There is a deeper challenge. Budget constraints are pushing news organizations to rely heavily on AI-generated content rather than on-ground reporting.
“This is not just disruption,” she warned. “It is an existential challenge.”
She raised concerns about intellectual property as global tech firms scrape Indian media content without proportional compensation. Without policy safeguards, she warned, traditional journalism may struggle to survive.
The future of media, she suggested, may involve AI-generated anchors, personalized tone selection, and algorithmically curated narratives, raising profound questions about authenticity and sustainability.
Building AI Champions
Yet another session, ‘Empowering the Human Edge,’ shifted the lens to enterprise.

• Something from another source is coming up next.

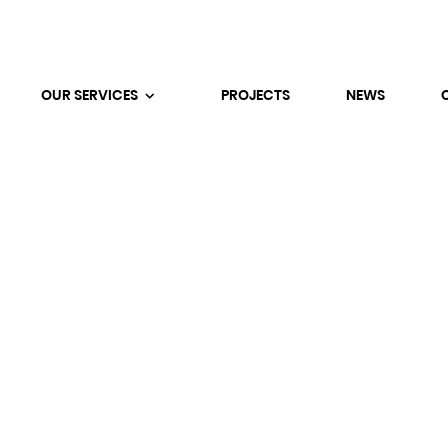
OUR SERVICES
PROJECTS
NEWS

Aparna Ganesh of Tata Sons emphasized that AI transformation must begin at the top. “How do we design specialized programs for senior leadership so they truly understand the art of the possible?” she asked.
Leaders must anticipate disruption, not merely respond to it.
Within Tata, the focus is on building AI champions, business managers who constantly “reimagine” operations, value creation, and outcomes. Alongside leadership reimagination, organizations must continuously update technical talent.
But therein lies the challenge: the pace of AI evolution.
“By the time you complete one round of upskilling,” she noted, “the landscape has already shifted.”
The Bigger Question
Across sessions, the common theme that emerged is that AI is accelerating automation, compressing skill lifecycles, and blurring boundaries between disciplines.
But it is also exposing the fragility of systems built for another era.
A key takeaway from the summit was not technological, but philosophical: Degrees alone will not define the future, micro-skills alone will not sustain employment, and tool literacy alone will not guarantee relevance.
What will matter are macroskills: imagination, adaptability, judgment, and the ability to collaborate with machines without surrendering human agency.
The debate ultimately turned on alignment. Without coordination between education, enterprise and policy, AI risks widening gaps. With it, the technology could expand opportunity.